The same time of pruning is required for all types of Rosemary - whether upright, bush or spreading types. If grown in containers the growth is sometimes a little bit woody - as a result of too little feed (not a problem) - so the active growth timing is particularly important.
Rosemary flower in late winter - early spring, and often further into the year. Whilst waiting for the flowering to finish is tempting, the shrubs should not be trimmed or pruned too late in the year. End of July being the latest to ensure flower the following winter/spring.
Hedge-grown Rosemary should be clipped as soon as flowering has finished. This prompts soft attractive growth, and does not leave the unsightly bare patches that are often the result of unclipped hedge Rosemary plants. Do not cut back too far into the mature wood, for the hedge will take a little time to re-generate, and you may even lose a few of the plants - not good for an attractive hedge.
As has been intimated above, it may well be that your Rosemary plants do NOT require pruning. Don't prune them for the sake of it - unless as a hedge or you are trying Topiary!
General pruning of Rosemary simply entails clipping off the faded flower - you can save them for drying and potpourri. This can be done with a paid of hedge clippers if you want a formal shape to your finished shrub/herb, but is best carried out with a pair of secateurs. Snip back to just below the faded flower section, but not too far into the old wood. If you have a valuable plant (sentimental etc) then if you need to reduce its size dramatically, do it in two or even three stages. Starting in late spring and finishing by the end of August.

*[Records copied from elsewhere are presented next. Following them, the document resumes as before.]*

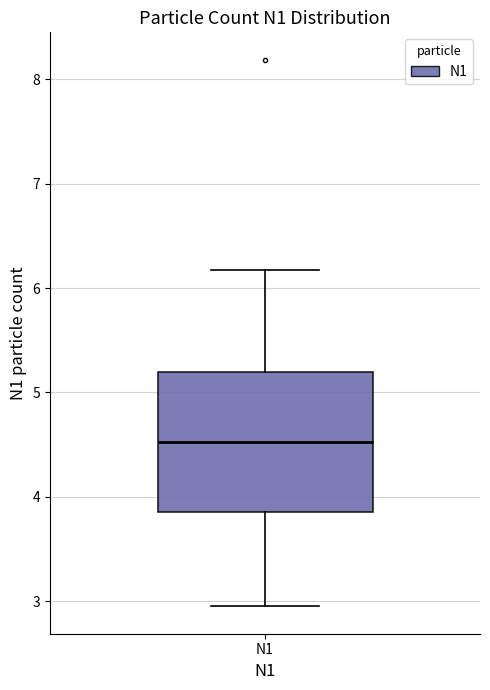

Where is the lower edge of the box for N1 on the y-axis? The values are not printed on the chart, so give them approximately, as read against the axis.

3.9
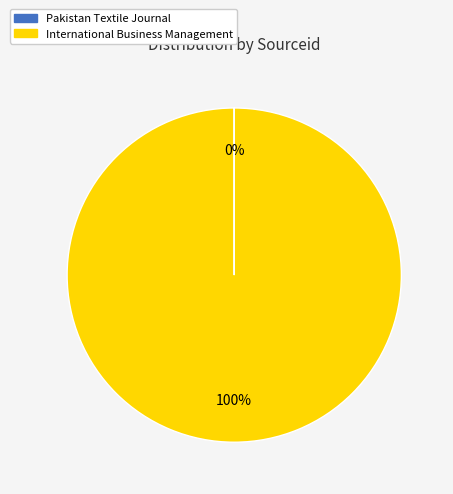

True or false: International Business Management accounts for 100% of the total.

True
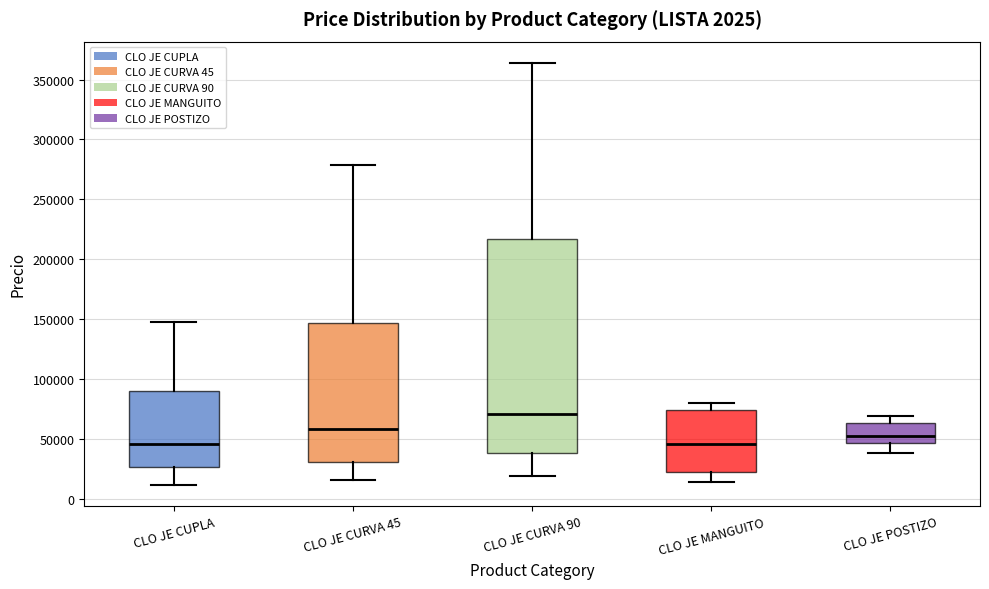

Which box's median line is the highest?

CLO JE CURVA 90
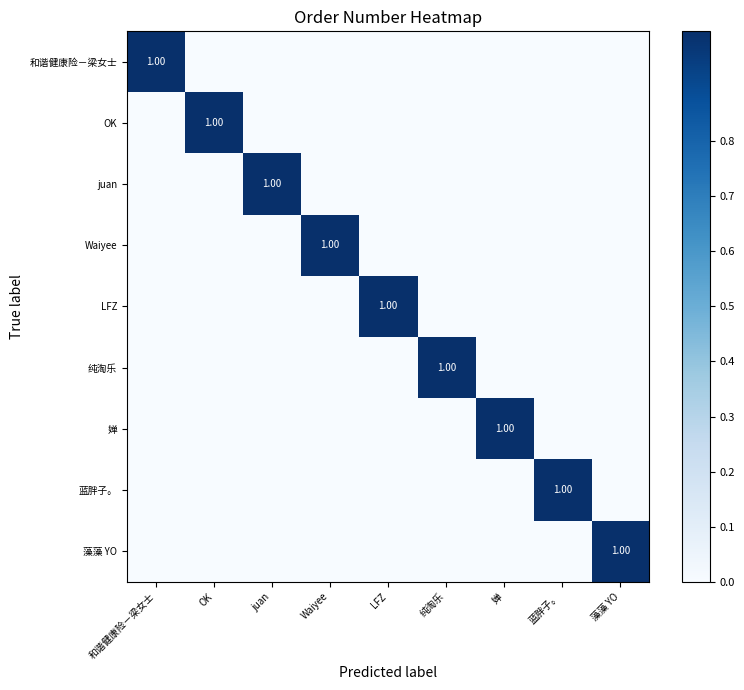

At which category is the sum across all series the highest?

和谐健康险－梁女士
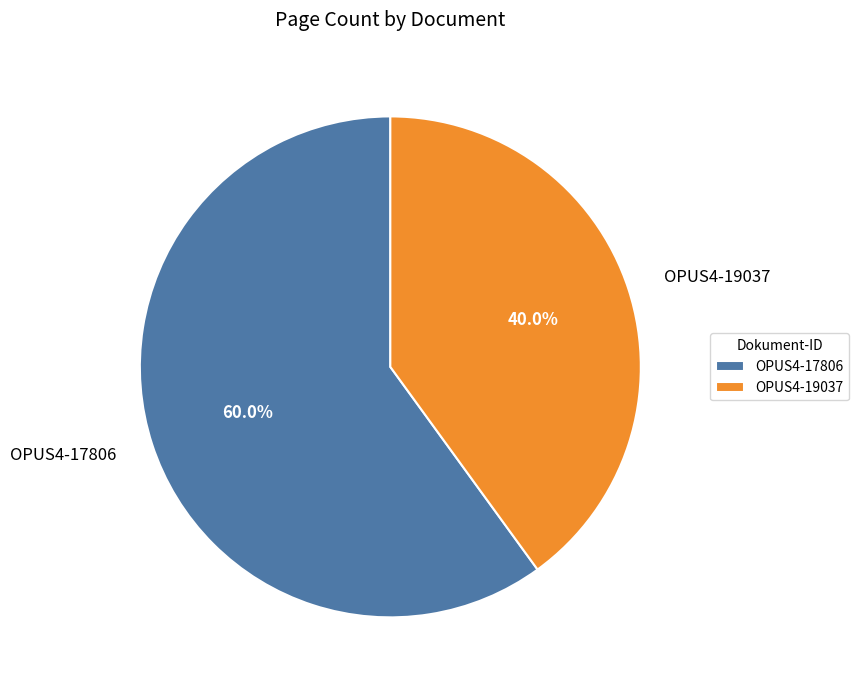

How many slices are in this pie chart?

2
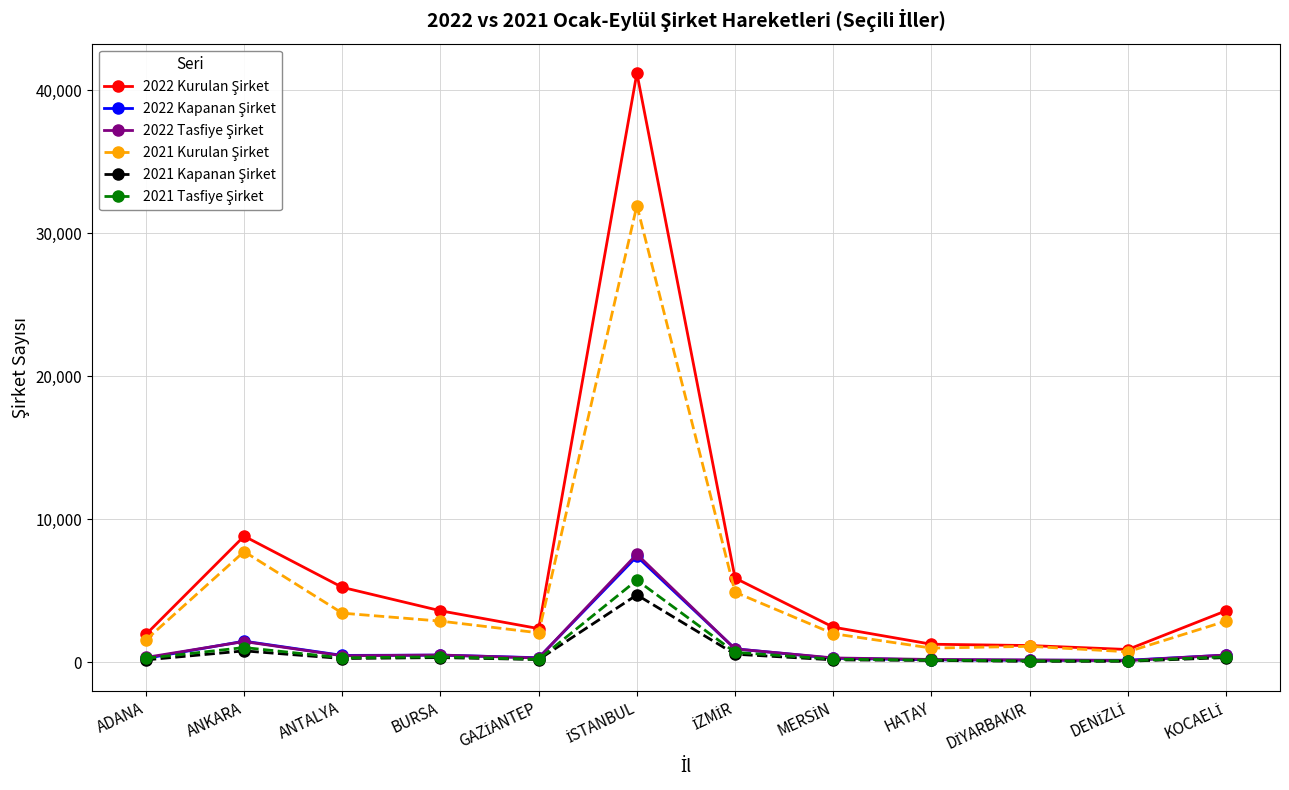

What is the greatest value displayed?

41187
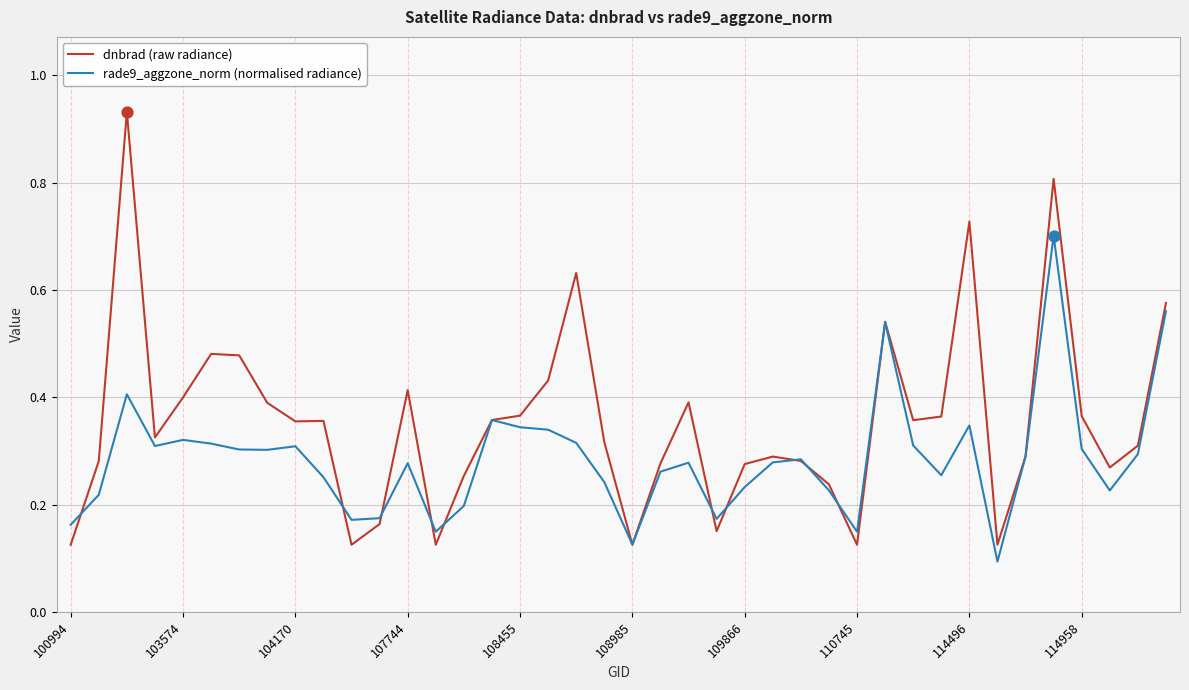

Which series has the largest total across all categories?

dnbrad (raw radiance)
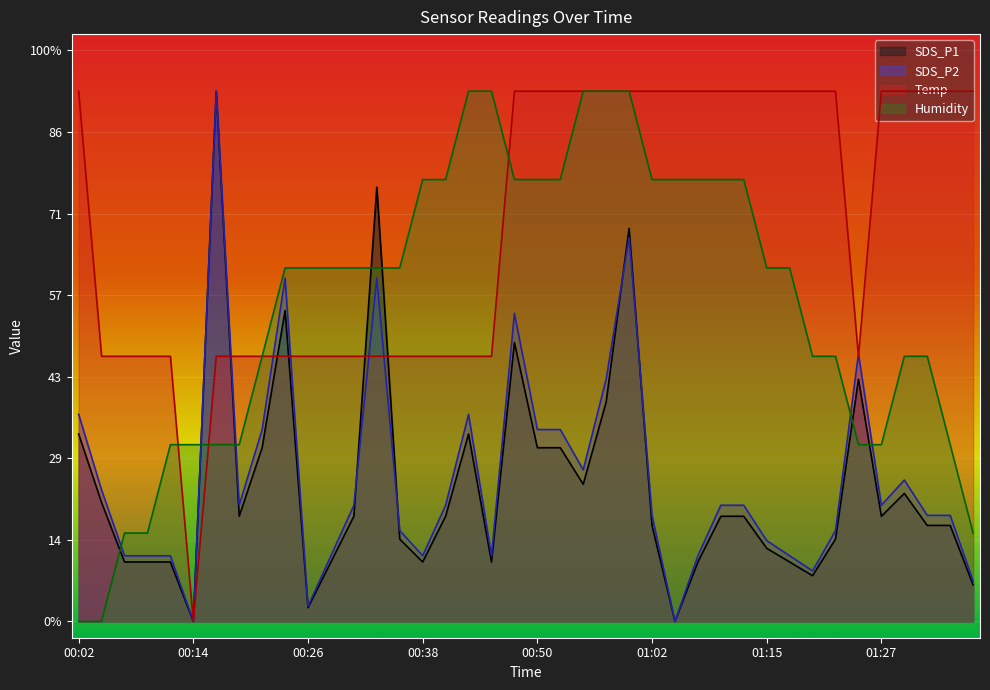

What position from the left is 01:12?

30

For hard or rejuvenation pruning, cut out a third of the plant - NO MORE than a third of the way back. That is to say, cut back/prune one out of every three branches. Then six to eight weeks later - as new growth starts on your pruned section, you can cut half of the remaining branches (You have now pruned two thirds of your old Rosemary shrub. The remaining third can be cut back finally after your last pruned sections start to send out new shoots.
I have always found that Rosmarinus prostratus (R. lavenduloides) - the creeping one, responds well to a good clip after the first flowers have faded. They often flower again early winter if the weather is not to hard!
Don't waste the old Rosemary clippings. Either put them in a paper bag and allow to dry out, when they will give many months of heady aroma, or chop them up into small sections and place them into a linen bag for immediate use. DON'T use these old clipping for the kitchen. The lamb deserves the best. After your new growth has started, that is the time for a few sprigs for the kitchen!